On 04.11.21 12:53, Martin Grimm wrote:
> Am 02.11.21 um 10:03 schrieb Julian Wiedmann:
>> On 29.10.21 15:52, Martin Grimm wrote:
>>> Hi,
>>>
>>> I'm a collegue of Waldemar and I'd like to respond on his behalf.
>>>

[...]

>>>>> All manually added routing information will be lost anyway.
>>>>>
>>>>> And I might not imagine what happens to any firewall connection
>>>>> tables or ipvs connection tracking information in case of a Live
>>>>> Guest Relocation.
>>>>>
>>>>> So is there any kernel level solution for this you can think of?
>>>>>
>>>>
>>>> As discussed off-list, a plain "ip link set dev eth0 down" gives you
>>>> the same result. Hence I would recommend to improve your configuration,
>>>> so that the needed routes are restored when the interface comes up
>>>> again.
>>>>
> Your proposed test with "ip link set dev eth0 down && ip link set dev eth0 up"
> also kills all static routing information on a regular setup RHEL 7.9 system.

*Exercise data*
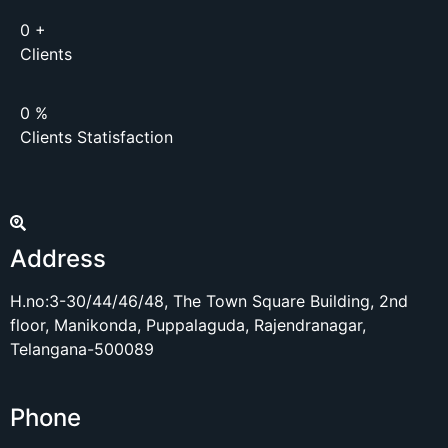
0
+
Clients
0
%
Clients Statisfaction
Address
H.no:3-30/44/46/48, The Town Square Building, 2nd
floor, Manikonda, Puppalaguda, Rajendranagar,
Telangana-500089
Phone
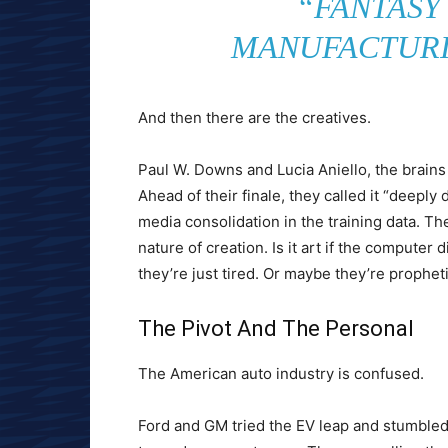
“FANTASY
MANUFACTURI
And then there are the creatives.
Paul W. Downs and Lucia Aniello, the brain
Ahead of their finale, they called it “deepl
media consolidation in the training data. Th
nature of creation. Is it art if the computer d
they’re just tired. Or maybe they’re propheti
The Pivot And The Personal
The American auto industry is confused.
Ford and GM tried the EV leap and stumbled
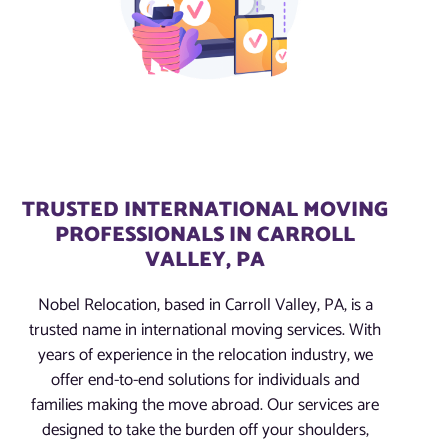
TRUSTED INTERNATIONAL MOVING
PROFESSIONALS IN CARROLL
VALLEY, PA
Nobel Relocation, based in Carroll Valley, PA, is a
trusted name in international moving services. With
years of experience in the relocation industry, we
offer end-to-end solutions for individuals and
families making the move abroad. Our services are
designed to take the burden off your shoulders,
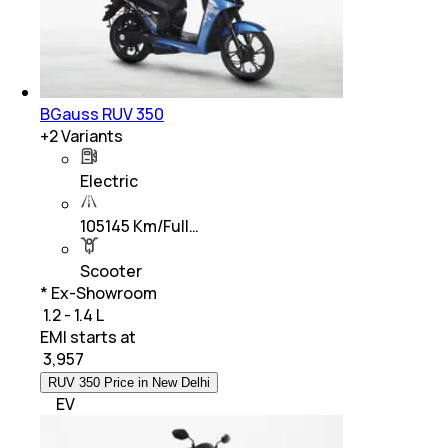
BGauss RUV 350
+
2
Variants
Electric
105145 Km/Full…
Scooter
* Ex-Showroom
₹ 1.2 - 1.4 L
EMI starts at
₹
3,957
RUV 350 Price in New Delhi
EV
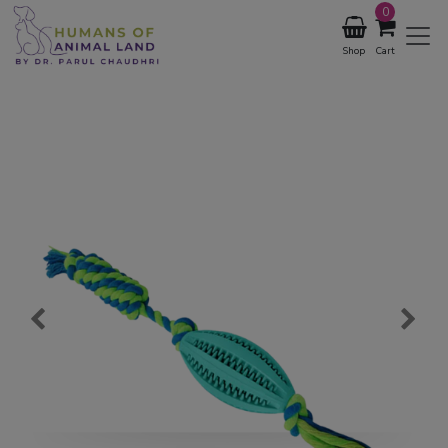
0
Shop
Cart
* * *
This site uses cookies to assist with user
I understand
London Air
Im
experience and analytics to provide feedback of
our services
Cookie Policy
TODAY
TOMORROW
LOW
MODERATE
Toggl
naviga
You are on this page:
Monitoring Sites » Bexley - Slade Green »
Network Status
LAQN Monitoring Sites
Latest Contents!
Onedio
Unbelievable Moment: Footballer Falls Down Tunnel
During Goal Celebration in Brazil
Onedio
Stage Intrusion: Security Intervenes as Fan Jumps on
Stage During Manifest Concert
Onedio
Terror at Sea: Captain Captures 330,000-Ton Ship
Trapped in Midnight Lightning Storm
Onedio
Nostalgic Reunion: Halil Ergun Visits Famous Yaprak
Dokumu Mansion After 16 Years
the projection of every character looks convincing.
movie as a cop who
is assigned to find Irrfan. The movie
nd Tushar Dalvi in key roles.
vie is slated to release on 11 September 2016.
* * *
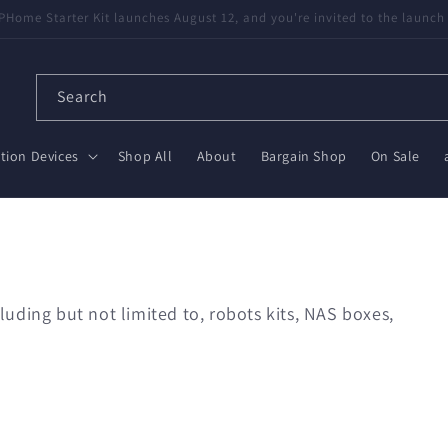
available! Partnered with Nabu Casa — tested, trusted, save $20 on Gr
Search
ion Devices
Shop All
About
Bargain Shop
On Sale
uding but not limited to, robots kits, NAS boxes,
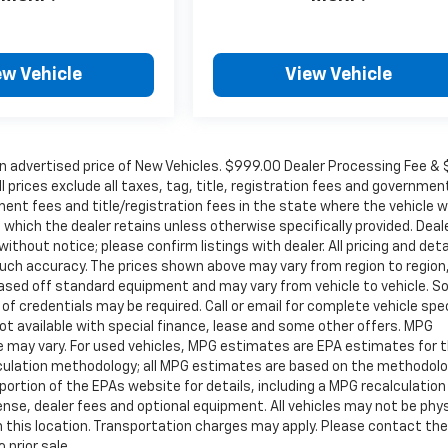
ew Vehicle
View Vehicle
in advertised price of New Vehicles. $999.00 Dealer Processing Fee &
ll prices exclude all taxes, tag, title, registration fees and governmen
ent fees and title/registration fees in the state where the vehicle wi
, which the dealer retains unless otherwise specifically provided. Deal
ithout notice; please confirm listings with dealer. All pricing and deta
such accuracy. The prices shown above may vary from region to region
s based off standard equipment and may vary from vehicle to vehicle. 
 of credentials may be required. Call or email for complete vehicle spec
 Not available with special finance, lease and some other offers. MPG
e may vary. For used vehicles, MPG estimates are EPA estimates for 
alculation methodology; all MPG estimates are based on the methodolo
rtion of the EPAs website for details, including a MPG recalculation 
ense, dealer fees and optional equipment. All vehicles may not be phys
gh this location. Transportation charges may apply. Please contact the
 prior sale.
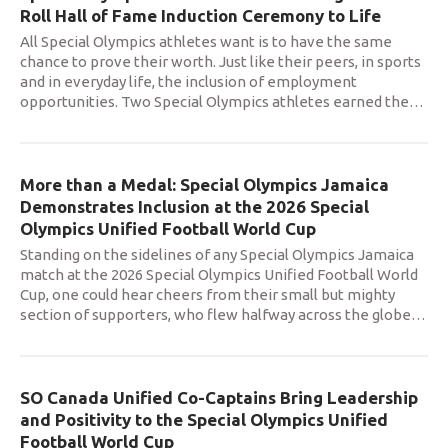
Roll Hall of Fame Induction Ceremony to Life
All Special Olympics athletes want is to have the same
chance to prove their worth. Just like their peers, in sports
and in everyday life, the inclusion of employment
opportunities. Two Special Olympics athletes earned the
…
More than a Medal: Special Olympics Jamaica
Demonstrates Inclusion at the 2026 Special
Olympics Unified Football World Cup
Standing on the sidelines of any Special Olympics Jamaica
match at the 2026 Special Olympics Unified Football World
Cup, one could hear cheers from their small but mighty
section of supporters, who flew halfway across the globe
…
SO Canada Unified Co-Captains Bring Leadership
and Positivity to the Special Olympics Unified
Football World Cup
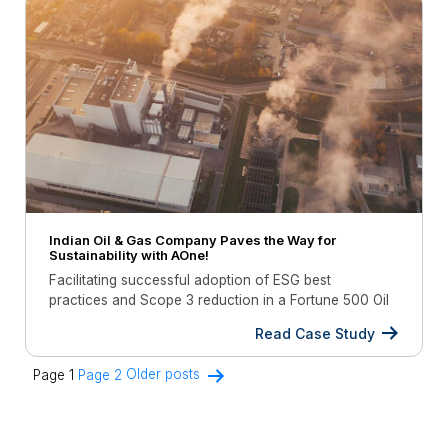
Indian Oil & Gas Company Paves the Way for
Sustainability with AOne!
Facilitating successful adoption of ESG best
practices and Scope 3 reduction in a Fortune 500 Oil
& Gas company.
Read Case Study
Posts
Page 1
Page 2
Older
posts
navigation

*Required action A*
Answer these questions about the email thread on lost routing information, one line each:
(i) On whose behalf does Martin Grimm say he is responding?
(ii) Which command is said to give the same result, as discussed off-list?
(iii) On what kind of system does the proposed test kill all static routing information?
*Required action B*
Pick up the email thread on lost routing information from the point where it stops, and keep writing.
You won't need the records for this.

*Exercise answer A*
(i) Waldemar
(ii) "ip link set dev eth0 down"
(iii) A regular setup RHEL 7.9 system

*Exercise answer B*
> So maybe it shouldn't be taken for granted that server systems with static
> network configuration recover from such outages automatically.
> 

It's taken for granted in a sense that even old code was calling dev_close()
when setting the device offline (ie. 0 > /sys/devices/qeth/x.x.xxxx/offline)
for certain config changes.

So the implicit need to preserve such user-side config was there, even when
you didn't encounter it previously.

>>>
>>> I'd like to disagree. From my point of view the state after a "real"
>>> device outage is irrelevant regarding "Live Guest Relocation".
>>>
>>> LGR is meant to provide seamless migration of zLinux guests from
>>> one z/VM to the other during production workloads.
>>> So the linux guest has to be in exactly the same state after migration
>>> to the new z/VM as it was before. That also includes IMHO dynamic
>>> routes added e.g. by a service like keepalived or even by hand.
>>>
>>
>> Sorry, unfortunately that doesn't match up with reality. LGR still requires
>> a full re-establish of the HW context (ie. you're losing whatever packets
>> are in the RX and TX queues at that moment), and then needs activity by the
>> Linux network core to establish itself in the new network environment.
>>
>> Bypassing the corresponding NETDEV_UP event etc (as the old code did) means
>> that we eg. don't get fresh GARPs, and traffic is then forwarded to stale
>> switch ports.
>>
>> So no, we can't go back to the mode of doing things behind the network
>> stack's back. It sort-of worked for a while, but we reached its limits.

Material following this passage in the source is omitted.